══ LISTED ENTRIES

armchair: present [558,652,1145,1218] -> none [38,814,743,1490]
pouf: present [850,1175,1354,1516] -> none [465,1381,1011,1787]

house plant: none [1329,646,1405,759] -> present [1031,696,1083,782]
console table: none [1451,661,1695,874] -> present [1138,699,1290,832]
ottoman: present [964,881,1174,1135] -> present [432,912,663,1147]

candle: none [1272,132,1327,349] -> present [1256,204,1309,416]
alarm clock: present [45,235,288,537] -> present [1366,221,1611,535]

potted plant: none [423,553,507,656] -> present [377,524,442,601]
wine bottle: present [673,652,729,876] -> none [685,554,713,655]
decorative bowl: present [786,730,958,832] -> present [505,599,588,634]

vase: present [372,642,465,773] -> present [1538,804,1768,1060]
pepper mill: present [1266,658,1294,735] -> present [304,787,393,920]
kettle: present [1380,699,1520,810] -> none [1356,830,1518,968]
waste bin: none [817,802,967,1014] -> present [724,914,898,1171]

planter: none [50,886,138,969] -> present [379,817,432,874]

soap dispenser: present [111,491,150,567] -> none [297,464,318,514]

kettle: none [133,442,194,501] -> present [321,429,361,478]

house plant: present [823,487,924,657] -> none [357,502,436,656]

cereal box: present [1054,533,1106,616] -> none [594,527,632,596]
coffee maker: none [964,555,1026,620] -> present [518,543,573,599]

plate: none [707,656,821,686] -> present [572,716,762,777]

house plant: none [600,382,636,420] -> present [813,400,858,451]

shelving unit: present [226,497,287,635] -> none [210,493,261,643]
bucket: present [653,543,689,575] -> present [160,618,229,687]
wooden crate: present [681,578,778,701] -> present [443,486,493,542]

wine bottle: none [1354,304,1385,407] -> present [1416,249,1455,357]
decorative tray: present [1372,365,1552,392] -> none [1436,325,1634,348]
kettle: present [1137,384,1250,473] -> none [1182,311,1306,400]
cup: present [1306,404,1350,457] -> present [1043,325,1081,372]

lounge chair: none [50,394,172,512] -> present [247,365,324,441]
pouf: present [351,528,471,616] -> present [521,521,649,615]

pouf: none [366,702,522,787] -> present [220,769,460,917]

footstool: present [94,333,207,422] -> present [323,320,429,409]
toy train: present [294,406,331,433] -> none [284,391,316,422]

════

### [GOAL OF THE EXERCISE]
Copy the entries above exactly, but only from the line holding "ottoman: present [964,881,1174,1135]" through the line holding "coffee maker: none", both included.

### [TASK OUTPUT]
ottoman: present [964,881,1174,1135] -> present [432,912,663,1147]

candle: none [1272,132,1327,349] -> present [1256,204,1309,416]
alarm clock: present [45,235,288,537] -> present [1366,221,1611,535]

potted plant: none [423,553,507,656] -> present [377,524,442,601]
wine bottle: present [673,652,729,876] -> none [685,554,713,655]
decorative bowl: present [786,730,958,832] -> present [505,599,588,634]

vase: present [372,642,465,773] -> present [1538,804,1768,1060]
pepper mill: present [1266,658,1294,735] -> present [304,787,393,920]
kettle: present [1380,699,1520,810] -> none [1356,830,1518,968]
waste bin: none [817,802,967,1014] -> present [724,914,898,1171]

planter: none [50,886,138,969] -> present [379,817,432,874]

soap dispenser: present [111,491,150,567] -> none [297,464,318,514]

kettle: none [133,442,194,501] -> present [321,429,361,478]

house plant: present [823,487,924,657] -> none [357,502,436,656]

cereal box: present [1054,533,1106,616] -> none [594,527,632,596]
coffee maker: none [964,555,1026,620] -> present [518,543,573,599]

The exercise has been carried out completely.